Genes & Health has generated and collated genetic and NHS health data from multiple sources, with individual written volunteer consent.
Health Data
At Genes & Health, we annually refresh our repository of health data from:
- NHS Primary care (from London GP surgeries via Integrated Care Boards). Includes diagnoses, pathology, prescribing, demographics (including Townsend and IMD) and many other data types.
- NHS Secondary care (from London and Bradford NHS Trust hospitals). Includes diagnoses, pathology, inpatient prescribing, imaging results (and in some cases images), specialist datasets (e.g. iQemo, Aria).

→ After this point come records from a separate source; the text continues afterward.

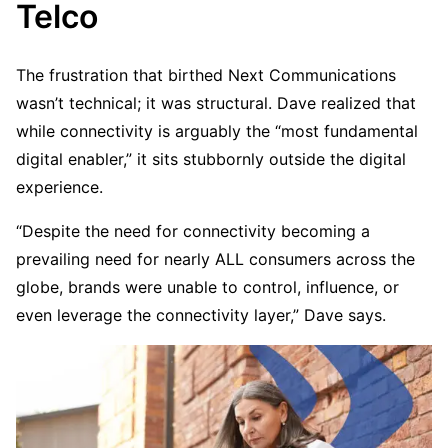
Telco
The frustration that birthed Next Communications
wasn’t technical; it was structural. Dave realized that
while connectivity is arguably the “most fundamental
digital enabler,” it sits stubbornly outside the digital
experience.
“Despite the need for connectivity becoming a
prevailing need for nearly ALL consumers across the
globe, brands were unable to control, influence, or
even leverage the connectivity layer,” Dave says.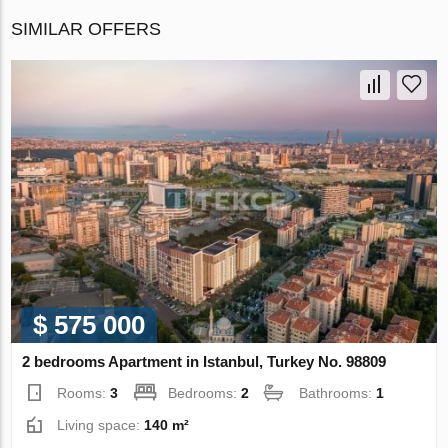
SIMILAR OFFERS
$ 575 000
2 bedrooms Apartment in Istanbul, Turkey No. 98809
Rooms:
3
Bedrooms:
2
Bathrooms:
1
Living space:
140 m²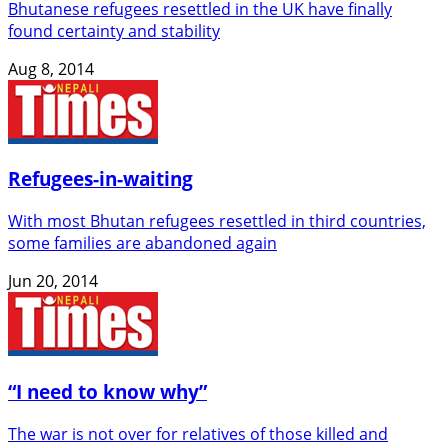
Bhutanese refugees resettled in the UK have finally
found certainty and stability
Aug 8, 2014
Refugees-in-waiting
With most Bhutan refugees resettled in third countries,
some families are abandoned again
Jun 20, 2014
“I need to know why”
The war is not over for relatives of those killed and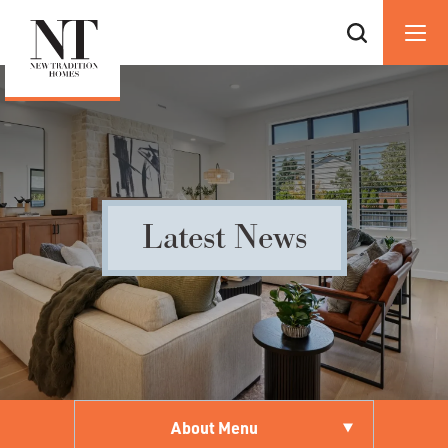
Latest News
About Menu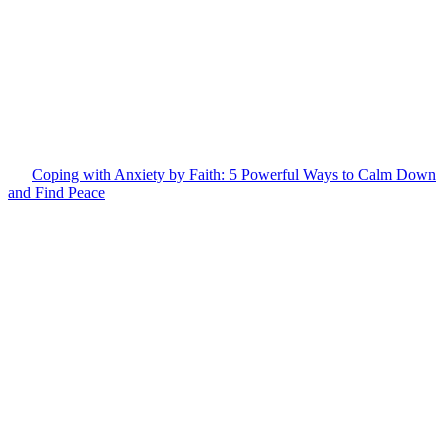
Coping with Anxiety by Faith: 5 Powerful Ways to Calm Down
and Find Peace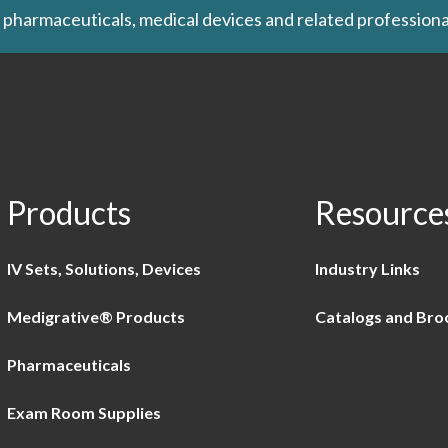
 pharmaceuticals, medical devices and related professiona
Products
Resource
IV Sets, Solutions, Devices
Industry Links
Medigrative® Products
Catalogs and Bro
Pharmaceuticals
Exam Room Supplies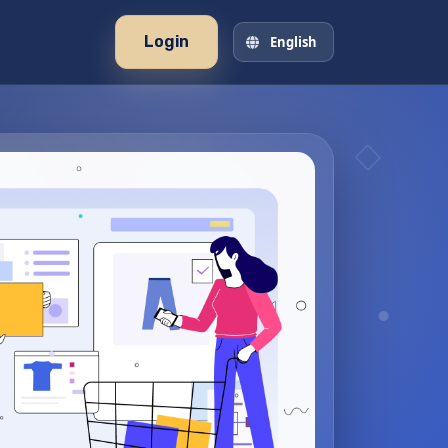
Login
English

- National NHS England (ex-NHS Digital) (including HES, cancer, maternity, demographics and multiple other datasets)
- The 1 page questionnaire at study entry. This questionnaire is designed to gather brief demographic information (for recontact and to obtain NHS number), current health status, including type-2 diabetes, and details on parental relatedness.
- Other data collected at volunteer recall, or by REDCap or Qualtrics survey. For example: Attitudes towards the genetic risks associated with type 2-diabetes; a whole cohort mental health questionnaire and online cognitive assessment (2024-).
Genetic Data
Multiple types of genetic data have been generated, including:
- Illumina GSAv3 chip genotyping arrays (all volunteers, open access) with TOPMed-r3 imputation. Note that r3 gives substantial improvement over r2 for Genes & Health as there are many more South Asian volunteers in the r3 WGS panel.
- Low-mid depth exome sequencing* (~5000 volunteers from 2015-2019, sequenced at Wellcome Sanger Institute, open access). * we no longer recommend use of this dataset, superceded by high depth exomes.
- High depth exome sequencing (all volunteers, open access following a priority period for Industry Consortium partners). 150bp paired end high depth exomes using Twist Clinical Research Alliance reagent (sequenced at Broad Institute).
GWAS data, precomputed for all available phenotypes is freely downloadable under CC BY-SA licence.
( use gcloud CLI, install from Google Cloud SDK documentation and then access at gs://genesandhealth_publicdatasets/ )
Omic Data
To date, Genes & Health has re-engaged with over 2,000 individuals, inviting them to participate in ‘recall by genotype’ studies. Participation in these studies necessitates a visit to one of our clinical facilities located in Whitechapel, Bradford, or Manchester, during which participants contribute small samples of blood and/or urine.
In 2025, we will release datasets of
- single cell RNA-seq on 1,521 individuals (CARDINAL project, PI Nicole Soranzo). As well as additional CITEseq, ATACseq, 5’scRNAseq on smaller subsets.
- plasma proteomics (OLINK, Somalogic, Seer) on ~1,500-1,700 individuals.
- plasma metabolomics (Metabolon) on ~1,700 individuals.